New Adam Matthew database content: Primary source materials for British and world history

Stanford Libraries have acquired eight new databases published by Adam Matthew and sourced from material from the National Archives UK and the British Library:
Colonial Caribbean: CO Files from The National Archives, UK
East India Company: India Office Records from the British Library, 1599-1947 [three new modules listed below]
Module III: Series G. Factory Records for China, Japan and the Middle East, 1596-1870
Module IV: Series E. Correspondence: Early Voyages, Formation and Conflict
Module V: Series E: Correspondence: Domestic Life, Governance and Territorial Expansion
Central Asia, Persia and Afghanistan 1834 - 1922: From Silk Road to Soviet Rule
Colonial America, Module V. Growth, Trade and Development
These eight databases contain a wealth of digitized primary source material relating to the history of the British Empire and Commonwealth in the Caribbean, South Asia, East Asia, the Middle East, North America and the Pacific. They contain thousands of pages of digitized manuscript material, which until now, has only been available to researchers in person in the UK.
As the editors for the Colonial Caribbean database have noted:
"Stretching from Jamaica and the Bahamas to Trinidad and Tobago, Colonial Caribbean makes available materials from 27 Colonial Office file classes from The National Archives, UK and covers British governance of 25 territories in the Caribbean from 1624-1872, addressing a wide variety of themes, from settlement and colonial rivalries in the region, to the economics of the plantation systems and the impact of slavery, to crime and punishment and the everyday lives of the people that called the islands home. This extensive resource includes administrative documentation, trade and shipping records, minutes of council meetings, and details of plantation life, colonial settlement, imperial rivalries across the region, and the growing concern of absentee landlords."
For the East India Company: India Office Records from the British Library, Stanford Libraries acquired the first two modules of this essential set several years ago and they have been extensively used by a broad range of researchers. These additional modules complete the published holdings for this essential suite of resources.

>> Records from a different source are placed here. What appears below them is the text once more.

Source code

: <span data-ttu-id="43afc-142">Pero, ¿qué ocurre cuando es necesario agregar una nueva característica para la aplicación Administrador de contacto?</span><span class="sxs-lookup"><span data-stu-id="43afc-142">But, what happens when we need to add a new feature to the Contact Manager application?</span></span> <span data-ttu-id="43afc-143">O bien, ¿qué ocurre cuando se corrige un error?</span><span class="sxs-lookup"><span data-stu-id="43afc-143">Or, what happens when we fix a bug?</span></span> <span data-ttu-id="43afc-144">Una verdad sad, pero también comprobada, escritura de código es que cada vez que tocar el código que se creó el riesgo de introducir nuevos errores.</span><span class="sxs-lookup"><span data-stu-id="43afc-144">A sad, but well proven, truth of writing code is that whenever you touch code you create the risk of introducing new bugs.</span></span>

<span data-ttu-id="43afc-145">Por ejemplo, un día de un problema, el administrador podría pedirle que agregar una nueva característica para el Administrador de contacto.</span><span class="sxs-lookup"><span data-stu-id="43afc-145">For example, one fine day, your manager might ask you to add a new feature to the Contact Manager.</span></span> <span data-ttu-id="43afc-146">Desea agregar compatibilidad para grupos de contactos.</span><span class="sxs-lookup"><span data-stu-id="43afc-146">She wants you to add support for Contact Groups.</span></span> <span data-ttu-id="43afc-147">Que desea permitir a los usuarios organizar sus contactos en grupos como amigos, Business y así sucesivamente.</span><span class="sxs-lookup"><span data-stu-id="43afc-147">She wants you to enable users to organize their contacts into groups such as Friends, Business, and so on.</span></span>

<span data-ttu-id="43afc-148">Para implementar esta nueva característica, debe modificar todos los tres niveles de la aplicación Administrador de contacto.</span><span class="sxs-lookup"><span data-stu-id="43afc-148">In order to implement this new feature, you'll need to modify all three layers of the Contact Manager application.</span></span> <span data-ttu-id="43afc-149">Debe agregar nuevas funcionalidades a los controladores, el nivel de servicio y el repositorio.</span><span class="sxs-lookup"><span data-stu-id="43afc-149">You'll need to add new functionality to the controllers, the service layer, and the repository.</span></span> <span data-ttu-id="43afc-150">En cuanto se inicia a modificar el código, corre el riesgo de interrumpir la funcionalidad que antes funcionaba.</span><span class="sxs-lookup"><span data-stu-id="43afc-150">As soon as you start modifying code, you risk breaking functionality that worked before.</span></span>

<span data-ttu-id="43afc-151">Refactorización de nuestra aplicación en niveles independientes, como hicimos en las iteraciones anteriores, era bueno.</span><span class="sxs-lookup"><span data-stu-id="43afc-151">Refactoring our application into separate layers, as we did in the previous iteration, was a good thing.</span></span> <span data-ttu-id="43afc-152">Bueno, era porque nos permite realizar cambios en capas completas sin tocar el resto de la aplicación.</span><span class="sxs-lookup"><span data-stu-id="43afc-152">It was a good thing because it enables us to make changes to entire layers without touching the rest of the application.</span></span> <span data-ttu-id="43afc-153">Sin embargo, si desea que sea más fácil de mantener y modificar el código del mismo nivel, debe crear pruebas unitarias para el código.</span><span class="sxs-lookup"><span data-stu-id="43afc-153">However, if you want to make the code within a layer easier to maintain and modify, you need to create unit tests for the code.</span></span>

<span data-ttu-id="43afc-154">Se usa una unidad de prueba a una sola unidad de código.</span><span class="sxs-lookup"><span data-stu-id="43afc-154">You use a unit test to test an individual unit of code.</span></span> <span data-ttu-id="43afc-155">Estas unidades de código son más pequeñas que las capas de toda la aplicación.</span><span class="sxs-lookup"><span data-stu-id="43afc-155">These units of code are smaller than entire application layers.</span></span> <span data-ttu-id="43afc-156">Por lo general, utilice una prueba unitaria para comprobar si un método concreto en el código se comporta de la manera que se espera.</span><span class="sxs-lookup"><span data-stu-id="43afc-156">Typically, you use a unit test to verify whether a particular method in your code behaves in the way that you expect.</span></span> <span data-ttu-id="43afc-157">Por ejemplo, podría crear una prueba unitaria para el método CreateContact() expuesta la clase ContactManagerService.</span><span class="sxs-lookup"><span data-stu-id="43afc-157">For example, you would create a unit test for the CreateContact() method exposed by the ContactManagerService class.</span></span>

The India Office Records digitization project also includes the vitally important Class G Factory Records. The Factory Records are some of the richest sources available on the East India Company, detailing its establishment as Britain’s largest commercial enterprise by 1800 and its competition with two other major trading powers in the East – the Portuguese and the Dutch.
Additional databases in this acquisition focus on the British empire (and its dissolution) and influence in North America, Central Asia, and South Asia, and the Pacific, including the 20th century and Cold War.
Adam Matthew has long been recognized as a leader in the digitization (and earlier, in microfilming) of historical primary source material, especially key government documents, in the UK. Furthermore, they are pioneers in a number of innovative digital searching techniques, including Handwritten Text Recognition (HTR), which strives to make manuscript content open to keyword searching.